Ruth Sessler Bernstein (School of Business, Pacific Lutheran University, Tacoma, Washington, USA)
Diana Bilimoria (Weatherhead School of Management, Case Western Reserve University, Cleveland, Ohio, USA)

Equality, Diversity and Inclusion

ISSN: 2040-7149

Article publication date: 4 November 2013

2933

Abstract

Purpose

Using survey data of nonprofit board members from racial/ethnic minority groups, the purpose of this paper is to investigate how the three work group perspectives toward diversity theorized by Ely and Thomas (2001) – discrimination-and-fairness (P1), access-and-legitimacy (P2), and integration-and-learning (P3) – are associated with minority group members’ inclusion experiences.

» **RECORDED INFORMATION**:
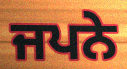
ਜਪਨੇ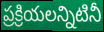
ప్రక్రియలన్నిటినీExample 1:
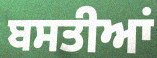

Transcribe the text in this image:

ਬਸਤੀਆਂ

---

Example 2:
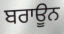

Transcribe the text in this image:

ਬਰਾਊਨ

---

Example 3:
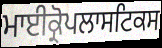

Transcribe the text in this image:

ਮਾਈਕ੍ਰੋਪਲਾਸਟਿਕਸ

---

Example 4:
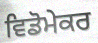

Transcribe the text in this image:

ਵਿਡੋਮੇਕਰ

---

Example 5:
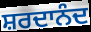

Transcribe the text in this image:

ਸ਼ਰਦਾਨੰਦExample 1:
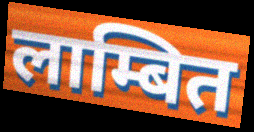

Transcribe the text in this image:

» **WRITTEN PROBLEM**:
Write the next part of the abstract on diversity perspectives and minority members' inclusion on nonprofit boards, beginning after its final sentence.

» **OUTPUT OF THE TASK**:
Design/methodology/approach

The paper investigates how an organization's motivations for board diversity, as perceived by racial/ethnic minority board members, drive various organizational- and board-level practices and behaviors, and ultimately impact their experience of inclusion. The paper uses two different operationalizations of the diversity perspectives to assess their impact on minority board members’ inclusion experiences. The hypothesized model was tested using partial least squares analyses on the responses of 403 racial/ethnic minority nonprofit board members.

Findings

Regardless of the measure used, racial/ethnic minority board members experienced increased feelings of inclusion as the perceived operating perspective for board diversity changed from P1 to P2 to P3, while concurrently the mediating factors influencing inclusion experiences changed in significance. Findings support the importance of the integration-and-learning perspective for the experience of inclusion by racial/ethnic minority board members.

Practical implications

Findings indicate that organizations that employ an integration-and-learning approach to diversity and focus on encouraging their majority group members to engage in inclusive behaviors, rather than on policies and procedures, will engender the racial/ethnic minorities’ experience of inclusion.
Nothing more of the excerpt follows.